They made me feel so small, miniscule; my cares and worries a trifle, trivial and non-concerning. They were massive, not only in girth but in height. I was in absolute awe of their size and grandness. The Rocky Mountains are absolutely majestic.
We spent part of our vacation at Glacier National Park. We visited Lake McDonald, toured in the Red Bus, took a short hike up a creek but nature kept us from summiting… there was a depth of over 80 feet of snow blocking the road.
I stood at the base of these Herculean, mammoth, imposing monoliths and gaped in wonder and admiration. The thought “God is BIGGER…” kept running through my head. “God is MUCH bigger.”
“What troubles can’t I solve Dena? What is bigger than me? What is more powerful, loving, kind and gentle than me?”
Nothing. Nothing God. Nothing.
(Perspective recalibrated.)
It was a welcome relief to escape from the day to day rut I had found myself in, matters and uncertainty left by the wayside for a moment. As I breathed the chilled air, smelled the pine and smiled at birdsong I remembered who He is and who I am. A child - a protected, favored, loved, cherished, adored child. He calls me to abide and walk and he will lead, instruct, demonstrate what, when and how to do life, the next step, decisions…

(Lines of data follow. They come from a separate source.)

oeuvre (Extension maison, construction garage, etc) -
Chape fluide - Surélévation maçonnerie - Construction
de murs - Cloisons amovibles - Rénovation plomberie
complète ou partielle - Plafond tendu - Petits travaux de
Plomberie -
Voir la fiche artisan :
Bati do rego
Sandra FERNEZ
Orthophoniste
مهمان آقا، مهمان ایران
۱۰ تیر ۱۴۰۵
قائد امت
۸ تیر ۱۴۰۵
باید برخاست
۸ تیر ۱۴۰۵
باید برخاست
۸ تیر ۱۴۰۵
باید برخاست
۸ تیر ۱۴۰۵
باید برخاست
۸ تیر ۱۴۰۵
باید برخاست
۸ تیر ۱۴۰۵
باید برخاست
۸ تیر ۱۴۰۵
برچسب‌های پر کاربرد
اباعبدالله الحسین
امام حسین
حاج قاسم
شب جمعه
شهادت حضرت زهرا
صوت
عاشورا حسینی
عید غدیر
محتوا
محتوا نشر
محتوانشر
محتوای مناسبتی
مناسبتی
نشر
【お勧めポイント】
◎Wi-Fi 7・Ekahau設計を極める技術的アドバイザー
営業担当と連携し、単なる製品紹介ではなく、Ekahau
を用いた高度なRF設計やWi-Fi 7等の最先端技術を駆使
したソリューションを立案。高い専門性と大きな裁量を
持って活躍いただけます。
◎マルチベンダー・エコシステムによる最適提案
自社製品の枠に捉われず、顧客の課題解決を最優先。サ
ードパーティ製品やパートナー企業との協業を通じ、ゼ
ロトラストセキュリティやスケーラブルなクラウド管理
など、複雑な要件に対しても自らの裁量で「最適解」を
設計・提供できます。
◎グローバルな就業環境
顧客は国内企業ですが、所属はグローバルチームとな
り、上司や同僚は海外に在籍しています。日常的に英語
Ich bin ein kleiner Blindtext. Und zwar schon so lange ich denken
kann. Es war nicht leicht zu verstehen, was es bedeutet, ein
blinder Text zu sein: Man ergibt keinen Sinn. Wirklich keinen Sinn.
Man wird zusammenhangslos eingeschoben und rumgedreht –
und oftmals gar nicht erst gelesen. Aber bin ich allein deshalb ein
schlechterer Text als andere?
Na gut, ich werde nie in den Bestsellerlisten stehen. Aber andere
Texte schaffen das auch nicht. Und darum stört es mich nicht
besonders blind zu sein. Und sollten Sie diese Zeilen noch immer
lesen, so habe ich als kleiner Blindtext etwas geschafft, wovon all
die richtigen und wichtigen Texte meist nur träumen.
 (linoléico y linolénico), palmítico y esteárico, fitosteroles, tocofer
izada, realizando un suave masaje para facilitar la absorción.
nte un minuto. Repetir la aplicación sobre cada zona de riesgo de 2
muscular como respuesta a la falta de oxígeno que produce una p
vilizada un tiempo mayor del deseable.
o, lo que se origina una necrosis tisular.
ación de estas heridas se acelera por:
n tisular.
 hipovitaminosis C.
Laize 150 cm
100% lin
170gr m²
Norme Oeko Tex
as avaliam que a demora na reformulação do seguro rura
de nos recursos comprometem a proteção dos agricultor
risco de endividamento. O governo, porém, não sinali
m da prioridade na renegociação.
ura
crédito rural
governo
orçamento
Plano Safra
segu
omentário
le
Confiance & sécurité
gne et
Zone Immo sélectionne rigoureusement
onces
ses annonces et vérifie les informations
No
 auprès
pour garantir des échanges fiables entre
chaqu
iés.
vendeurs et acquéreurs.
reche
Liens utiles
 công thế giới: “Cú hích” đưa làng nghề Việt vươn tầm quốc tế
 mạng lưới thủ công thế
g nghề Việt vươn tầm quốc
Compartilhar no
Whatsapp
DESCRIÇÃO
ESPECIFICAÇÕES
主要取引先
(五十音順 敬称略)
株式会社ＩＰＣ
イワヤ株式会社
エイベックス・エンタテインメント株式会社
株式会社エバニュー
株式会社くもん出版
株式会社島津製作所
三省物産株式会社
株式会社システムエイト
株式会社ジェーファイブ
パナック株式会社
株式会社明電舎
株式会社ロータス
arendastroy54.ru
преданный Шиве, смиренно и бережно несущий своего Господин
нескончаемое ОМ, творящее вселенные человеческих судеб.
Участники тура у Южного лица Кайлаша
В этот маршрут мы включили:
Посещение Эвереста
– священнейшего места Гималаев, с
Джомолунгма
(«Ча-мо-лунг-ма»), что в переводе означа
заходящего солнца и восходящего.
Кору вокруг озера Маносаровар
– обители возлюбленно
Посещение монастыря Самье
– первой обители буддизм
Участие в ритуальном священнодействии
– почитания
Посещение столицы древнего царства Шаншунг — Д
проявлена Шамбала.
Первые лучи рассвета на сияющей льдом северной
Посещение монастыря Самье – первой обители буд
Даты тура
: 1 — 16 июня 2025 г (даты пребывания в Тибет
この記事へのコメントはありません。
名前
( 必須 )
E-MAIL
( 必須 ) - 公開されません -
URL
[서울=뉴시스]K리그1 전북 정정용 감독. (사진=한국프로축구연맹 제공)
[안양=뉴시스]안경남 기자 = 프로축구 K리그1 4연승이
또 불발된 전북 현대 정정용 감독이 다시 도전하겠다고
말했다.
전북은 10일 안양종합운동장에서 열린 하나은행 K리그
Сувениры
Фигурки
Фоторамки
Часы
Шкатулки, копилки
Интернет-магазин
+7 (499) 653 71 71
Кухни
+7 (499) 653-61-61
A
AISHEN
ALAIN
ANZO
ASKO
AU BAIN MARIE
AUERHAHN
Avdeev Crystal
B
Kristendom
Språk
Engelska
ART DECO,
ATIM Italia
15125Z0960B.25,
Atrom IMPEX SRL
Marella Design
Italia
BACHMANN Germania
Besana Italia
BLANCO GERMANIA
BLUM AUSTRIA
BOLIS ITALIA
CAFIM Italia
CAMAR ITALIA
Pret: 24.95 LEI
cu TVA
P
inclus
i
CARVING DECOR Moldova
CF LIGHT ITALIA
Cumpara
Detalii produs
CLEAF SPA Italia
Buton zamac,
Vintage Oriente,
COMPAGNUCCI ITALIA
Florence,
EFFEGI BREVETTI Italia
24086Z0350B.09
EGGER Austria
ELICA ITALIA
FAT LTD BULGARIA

I found myself comforted, peace filled. Completely content.
As we drove back into the Seattle area I could feel the atmosphere shift into one of confrontation, uncertainty, angst, disunity, irritation, anger… I fought to maintain hold of the peace I had found; the truth demonstrated and practiced a the base of those incredible creations of God. To be honest, I daily engage in a mental battle choosing peace vs hurry, distraction, frustration, irritation, anger or fear. Sometimes I loose. But, most times I win and the ick around me bows to the superior kingdom I espouse. Peace trumps agitation. Kindness overcomes anger. Gratitude defeats irritation. Listening impedes arguments. Love demolishes fear.
The challenge for me is to remember, to recall, and to still myself long enough to recollect the lesson of the Rockies…He is able, always and forever able.